Rebecca Solnit, in Hope in the Dark: Untold Histories, Wild Possibilities (2004), recasts this private shift as a part of something much broader:
In important ways, little ripples of inspired activism around the United States parallel aspects of the global justice movement and the Zapatistas. All three share an improvisational, collaborative, creative process that is in profound ways anti-ideological, if ideology means ironclad preconceptions about who’s an ally and how to make a better future. There’s an openheartedness, a hopefulness, and a willingness to change and to trust. Cornel West came up with the idea of the jazz freedom fighter and defined jazz “not so much as a term for a musical art form but for a mode of being in the world, an improvisational mode of protean, fluid and flexible disposition toward reality suspicious of “either/or” viewpoints.
I take heart from that. And Jane Jacobs, twenty years earlier in Cities and the Wealth of Nations: Principles of Economic Life, articulated a similarly widespread practice that she called “drift,” a kind of work defined not by “practical utility,” but by play, curiosity, and aesthetic investigation. Jacobs described an “aesthetics of drift” and said that successful economic development had to be open-ended and make itself up as it goes along. Her words gave me new ways to understand artists’ work and new ways to imagine their place in the world. Now, I see that much of it also corresponds with patterns that matter in my own life. Here is Jacobs (and the ellipsis is hers):
We might call development an improvisational drift into unprecedented kinds of work that carry unprecedented problems, then drifting into improvised solutions, which carry further unprecedented work carrying unprecedented problems…
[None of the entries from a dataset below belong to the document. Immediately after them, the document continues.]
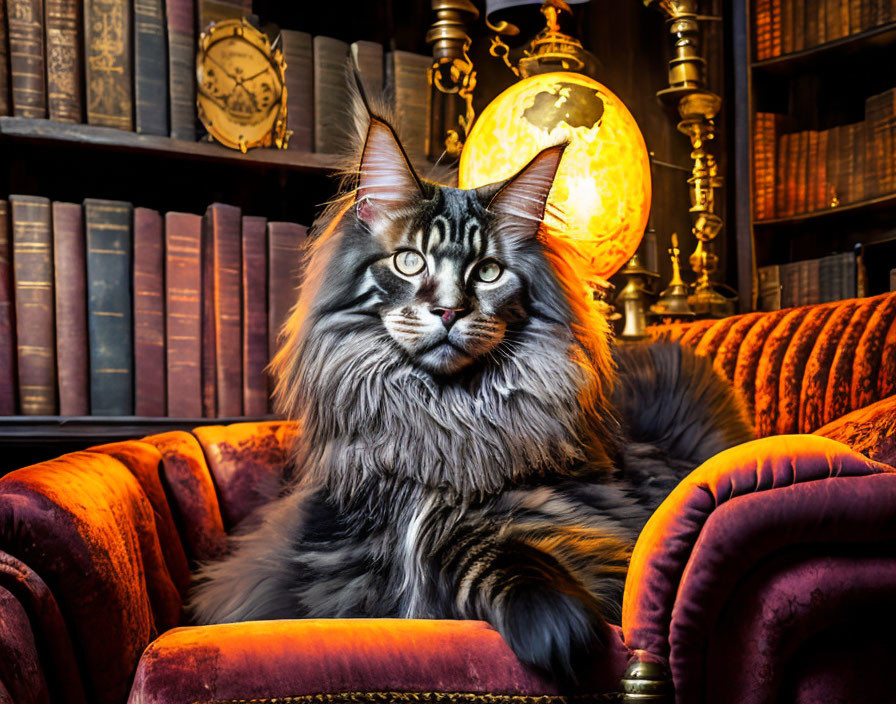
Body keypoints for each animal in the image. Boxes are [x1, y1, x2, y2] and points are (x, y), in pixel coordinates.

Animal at [192, 96, 752, 684]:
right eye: (409, 261)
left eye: (488, 272)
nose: (449, 310)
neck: (442, 415)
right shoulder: (333, 539)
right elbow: (426, 549)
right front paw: (558, 628)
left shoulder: (573, 513)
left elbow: (466, 541)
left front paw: (558, 626)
If ever there were a time that we’ve needed to operate with improvisation, to not rely on old patterns, and to be aware of and participate in the “little ripples of inspired activism,” this is it. We definitely face unprecedented problems and have to be prepared for unprecedented work in the hope that it will lead to unprecedented solutions, knowing all the while that those solutions will also lead to more unprecedented problems. It’s a never-ending process, as implied by the ellipsis that closes the quote from Jacobs.
Clearly, jigsaw puzzles don’t capture the kinds of patterns suggested by words like “ripples,” “improvisation,” or an open-ended process that “makes itself up as it goes along.” Images and metaphors often help make ideas tangible. And if the image isn’t of a jigsaw puzzle piece, what is it?
For ideas, I looked back on images I’ve used in other contexts:
I’m still working on it.
* Anne Focke, A pragmatic response to real circumstances, Publication Studio, 2006.